10. « Je suis le Seigneur, votre Dieu »


      En général, l'Église ne s'est pas beaucoup préoccupée d'entrer d'une manière analytique dans les détails du phénomène de la magie: cependant, la condamnation de celle-ci a été constante et sans équivoque, en accord avec ce qu'enseigne l'Écriture Sainte. On connaît l'extrême dureté de l'Ancien Testament contre qui pratique la magie (cf. Ex 22, 17; Lv 20, 27). La raison de tant de sévérité réside dans le fait que la magie est un refus du Dieu unique et vrai: « Ne vous tournez pas vers les spectres et ne recherchez pas les devis; ils vous souilleraient. Je suis le Seigneur, votre Dieu » (Lv 19, 31). « Celui qui s'adressera aux spectres et aux devins pour se prostituer à leur suite, je me tournerai contre cet homme-là et je le retrancherai du milieu de mon peuple... car je suis le Seigneur, votre Dieu » (Lv 20, 6-7). Dans la vision biblique, la magie représente un acte d'apostasie du Seigneur, unique sauveur de son peuple (cf. Dt 13, 6) et équivaut à un geste de rébellion à l'égard de Dieu et de sa Parole (cf. 1 Sm 15, 23). « Moi, je suis le Seigneur, et en dehors de moi il n'y a pas de sauveur. C'est moi qui ai révélé, sauvé et fait entendre » (Is 43, 11-12). Une chose est la prophétie, annonciatrice du salut du Seigneur, autre chose sont les présages des devins et des magiciens, porteurs de fausseté et de tromperie (cf. Jr 27, 9; 29, 8; Is 44, 25; 47, 12-15). S'adonner à la magie, c'est comme s'adonner à la prostitution. « Mon peuple consulte son morceau de bois, c'est son bâton qui le renseigne; car un esprit de prostitution les égare, et ils se prostituent, s'éloignant de leur Dieu » (Os 4, 12; Is 2, 6; 3, 2-3). Le Livre de la Sagesse souligne ironiquement combien les rites magiques, au lieu de sauver, conduisent à une situation encore pire. « Les artifices de l'art magique demeurent impuissants et sa prétention à l'intelligence est honteusement confondue, car ceux qui promettaient de bannir de l'âme malade des terreurs et les troubles sont eux-mêmes malades d'une peur ridicule » (Sg 17, 7-8)

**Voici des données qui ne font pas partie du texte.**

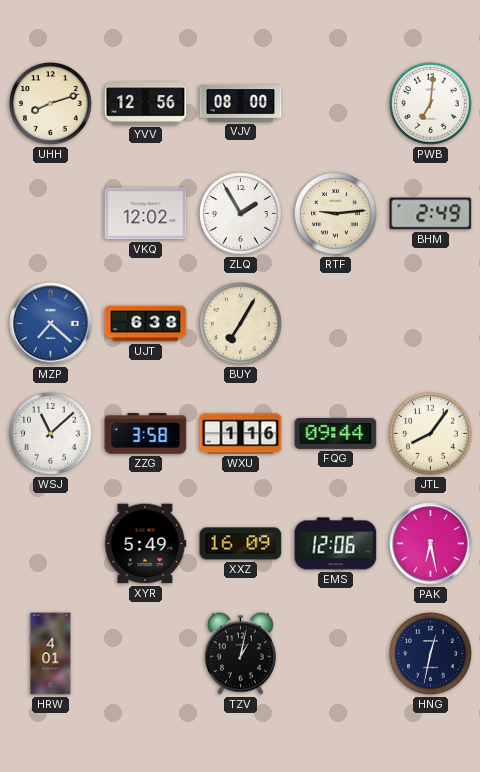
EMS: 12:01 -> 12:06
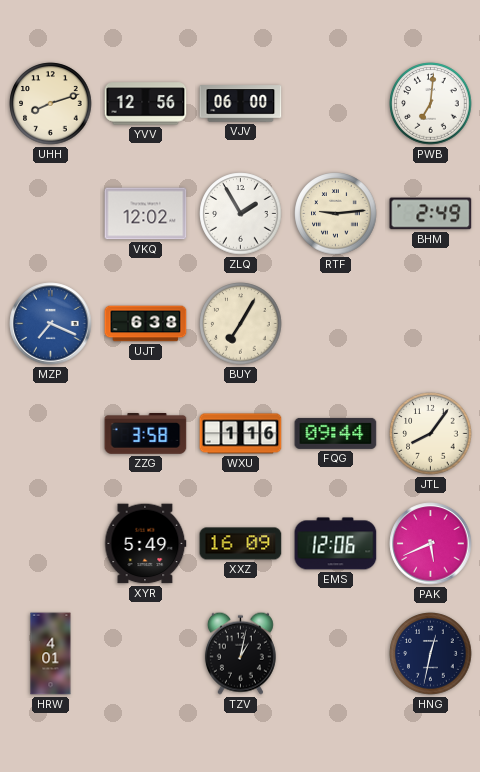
VJV: 08:00 -> 06:00
MZP: 7:22 -> 7:19
WSJ: 11:08 -> none
PAK: 6:28 -> 5:41
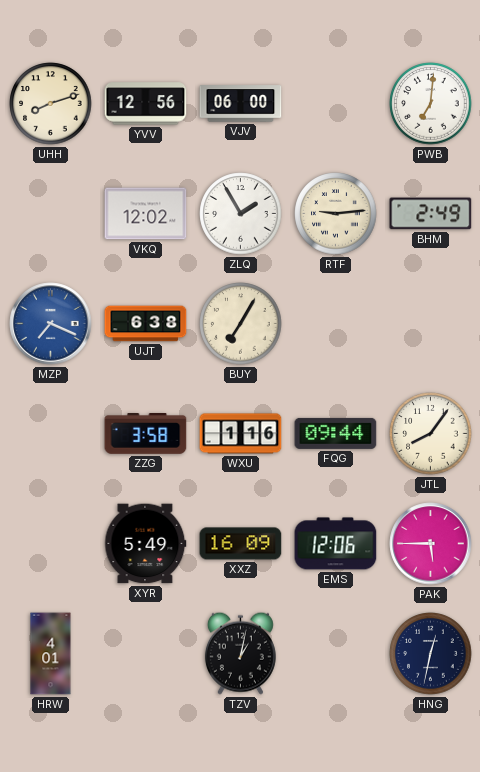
PAK: 5:41 -> 5:45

      Le Nouveau Testament se situe dans la même ligne quand, lorsqu'il demande la foi en l'unique Seigneur Jésus et le baptême en son nom, il exige le refus de toute mentalité et de tout comportement magiques (cf. Ac 8, 9-13; 19, 18-20). Il existe, en effet, une nette opposition, entre l'annonce de la foi et la magie (cf. Ac 13, 6-12; 16, 16-24). Les vrais croyants sont appelés à s'en remettre à l'unique prophète, le Seigneur Jésus, le Fils bien-aimé du Père (cf. Mc 1, 11) et aux saintes Écritures données par l'Esprit à son Église (cf. 2 P 1, 16-21). La « sorcellerie » sous quelque forme qu'elle se manifeste, fait partie des oeuvres qui écartent de l'héritage du Royaume de Dieu (cf. Ga 5, 20), si bien que l'Apocalypse exclut de la Jérusalem céleste les « menteurs » et les « sorciers » de tout genre (Ap 9, 21; 18, 23; 21, 8; 22, 15). En effet, la magie remplace Dieu par des créatures et représente une reprise de cette tentation diabolique à laquelle Jésus lui-même a voulu se soumettre, en remportant la victoire: « Le démon lui dit: ''Je te donnerai tout ce pouvoir, et la gloire de ces royaumes... Si tu te prosternes devant moi, tu auras tout cela''. Jésus lui répondit: ''Il est écrit: tu te prosterneras devant le Seigneur ton Dieu, car c'est lui seul que tu adoreras''  » (Lc 4, 6-8).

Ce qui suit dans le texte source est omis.